Task instructions
Only the records, exactly as written, belong in the answer; pictures do not.

___ Data

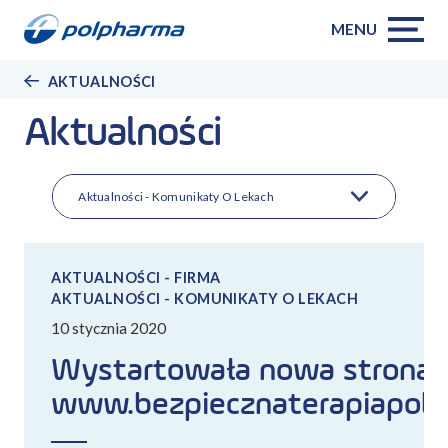
MENU
AKTUALNOŚCI
Aktualności
Aktualności - Komunikaty O Lekach
AKTUALNOŚCI - FIRMA
AKTUALNOŚCI - KOMUNIKATY O LEKACH
10 stycznia 2020
Wystartowała nowa strona
www.bezpiecznaterapiapolp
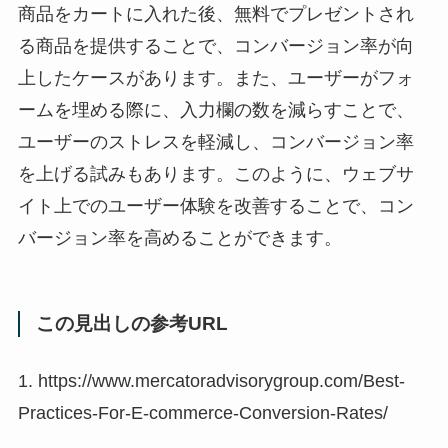
商品をカートに入れた後、無料でプレゼントされ
る商品を提供することで、コンバージョン率が向
上したケースがあります。また、ユーザーがフォ
ームを埋める際に、入力欄の数を減らすことで、
ユーザーのストレスを軽減し、コンバージョン率
を上げる試みもあります。このように、ウェブサ
イト上でのユーザー体験を改善することで、コン
バージョン率を高めることができます。
この見出しの参考URL
1. https://www.mercatoradvisorygroup.com/Best-
Practices-For-E-commerce-Conversion-Rates/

______

Your solution
MENU
AKTUALNOŚCI
Aktualności
Aktualności - Komunikaty O Lekach
AKTUALNOŚCI - FIRMA
AKTUALNOŚCI - KOMUNIKATY O LEKACH
10 stycznia 2020
Wystartowała nowa strona
www.bezpiecznaterapiapolp
商品をカートに入れた後、無料でプレゼントされ
る商品を提供することで、コンバージョン率が向
上したケースがあります。また、ユーザーがフォ
ームを埋める際に、入力欄の数を減らすことで、
ユーザーのストレスを軽減し、コンバージョン率
を上げる試みもあります。このように、ウェブサ
イト上でのユーザー体験を改善することで、コン
バージョン率を高めることができます。
この見出しの参考URL
1. https://www.mercatoradvisorygroup.com/Best-
Practices-For-E-commerce-Conversion-Rates/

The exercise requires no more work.